Visual Ranging Based on Object Detection Bounding Box Optimization

Abstract

Faster and more accurate ranging can be achieved by combining the object detection technique based on deep learning with conventional visual ranging. However, changes in scene, uneven lighting, fuzzy object boundaries and other factors may result in a non-fit phenomenon between the detection bounding box and the object. The pixel spacing between the detection bounding box and the object can cause ranging errors. To reduce pixel spacing, increase the degree of fit between the object detection bounding box and the object, and improve ranging accuracy, an object detection bounding box optimization method is proposed. Two evaluation indicators, WOV and HOV, are also proposed to evaluate the results of bounding box optimization. The experimental results show that the pixel width of the bounding box is optimized by 1.19~19.24% and the pixel height is optimized by 0~12.14%. At the same time, the ranging experiments demonstrate that the optimization of the bounding box improves the ranging accuracy.
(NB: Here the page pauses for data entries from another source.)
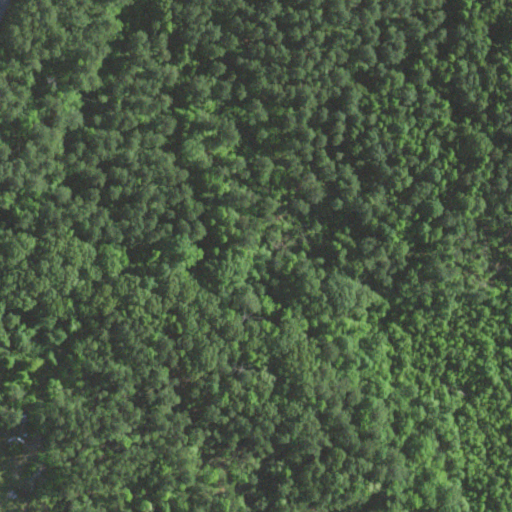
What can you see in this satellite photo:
road: (2, 6)
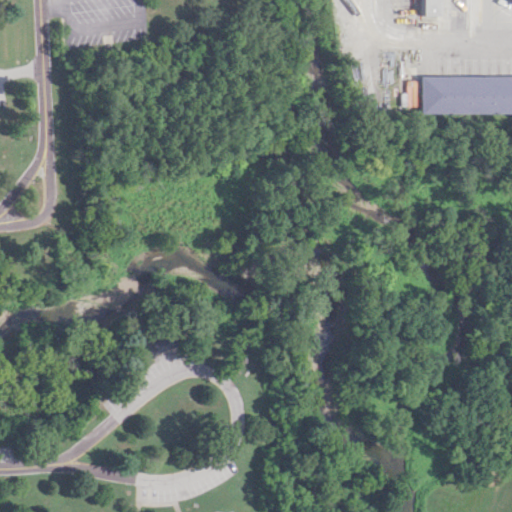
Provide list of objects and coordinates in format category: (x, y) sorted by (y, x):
building: (508, 2)
building: (423, 7)
road: (487, 19)
road: (468, 38)
road: (41, 75)
building: (463, 93)
road: (21, 179)
road: (46, 205)
building: (160, 342)
building: (161, 342)
park: (166, 346)
parking lot: (152, 380)
road: (231, 404)
road: (26, 466)
parking lot: (184, 479)
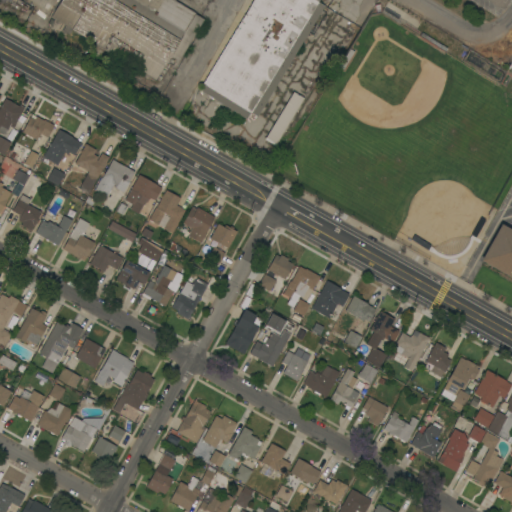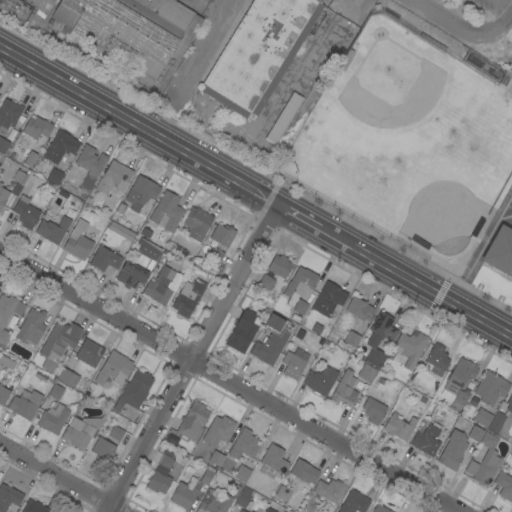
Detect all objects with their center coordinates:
building: (172, 14)
road: (343, 24)
road: (464, 28)
building: (132, 29)
building: (118, 31)
building: (259, 53)
building: (258, 54)
park: (391, 97)
building: (9, 113)
building: (7, 115)
building: (282, 118)
building: (283, 118)
building: (36, 127)
building: (37, 127)
building: (3, 145)
building: (2, 146)
building: (60, 146)
building: (60, 146)
building: (29, 159)
building: (89, 166)
building: (55, 176)
building: (20, 177)
building: (113, 178)
building: (114, 178)
park: (418, 183)
building: (140, 192)
building: (141, 193)
road: (255, 195)
building: (3, 196)
building: (3, 196)
building: (88, 200)
parking lot: (505, 208)
building: (166, 211)
building: (25, 212)
building: (26, 212)
building: (167, 212)
building: (196, 223)
building: (197, 223)
building: (52, 228)
building: (53, 230)
building: (146, 233)
building: (221, 235)
building: (222, 235)
building: (78, 240)
building: (77, 241)
building: (149, 250)
building: (500, 251)
building: (499, 253)
building: (215, 255)
road: (478, 255)
building: (103, 259)
building: (104, 259)
building: (278, 266)
building: (279, 266)
building: (131, 272)
building: (130, 274)
building: (266, 282)
building: (299, 282)
building: (266, 283)
building: (299, 284)
building: (160, 285)
building: (159, 286)
building: (187, 298)
building: (188, 298)
building: (328, 299)
building: (328, 299)
building: (300, 307)
building: (359, 309)
building: (359, 309)
building: (7, 313)
building: (8, 314)
building: (295, 317)
building: (31, 326)
building: (30, 327)
building: (241, 331)
building: (242, 331)
building: (379, 337)
building: (378, 338)
building: (272, 339)
building: (352, 339)
building: (57, 340)
building: (269, 341)
building: (58, 343)
building: (409, 347)
building: (410, 347)
building: (88, 353)
building: (89, 353)
building: (435, 359)
building: (436, 359)
road: (193, 360)
building: (7, 362)
building: (291, 365)
building: (292, 365)
building: (113, 368)
building: (113, 369)
building: (366, 373)
building: (458, 377)
building: (459, 377)
building: (67, 378)
building: (68, 378)
building: (319, 380)
building: (321, 380)
road: (230, 381)
building: (490, 388)
building: (491, 388)
building: (135, 389)
building: (344, 389)
building: (344, 389)
building: (55, 391)
building: (55, 391)
building: (3, 394)
building: (3, 395)
building: (461, 398)
building: (25, 403)
building: (24, 404)
building: (372, 409)
building: (373, 410)
building: (481, 417)
building: (482, 418)
building: (52, 419)
building: (53, 419)
building: (192, 421)
building: (193, 421)
building: (502, 421)
building: (398, 427)
building: (399, 427)
building: (221, 428)
building: (218, 430)
building: (78, 431)
building: (116, 433)
building: (474, 433)
building: (476, 433)
building: (76, 436)
building: (426, 439)
building: (427, 439)
building: (106, 444)
building: (243, 444)
building: (244, 445)
building: (103, 449)
building: (452, 450)
building: (453, 450)
building: (218, 453)
building: (214, 458)
building: (273, 458)
building: (274, 459)
building: (483, 461)
building: (485, 461)
building: (303, 471)
building: (303, 471)
building: (242, 473)
building: (160, 475)
building: (160, 475)
road: (59, 477)
building: (505, 485)
building: (504, 486)
building: (190, 490)
building: (328, 490)
building: (329, 490)
building: (283, 493)
building: (183, 494)
building: (9, 496)
building: (9, 497)
building: (242, 497)
building: (243, 497)
building: (214, 502)
building: (353, 502)
building: (354, 502)
building: (214, 504)
building: (33, 507)
building: (33, 507)
building: (272, 507)
building: (378, 509)
building: (380, 509)
building: (241, 510)
building: (268, 510)
building: (241, 511)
In addition, few practical monocular range measurement techniques can also determine the distance to an object whose size is unknown. Therefore, a similar triangle ranging technique based on height difference is suggested to measure the distance to items of unknown size. A ranging experiment is carried out based on the optimization of the detecting bounding box, and the experimental results reveal that the ranging relative error within 6 m is between 0.7% and 2.47%, allowing for precise distance measurement.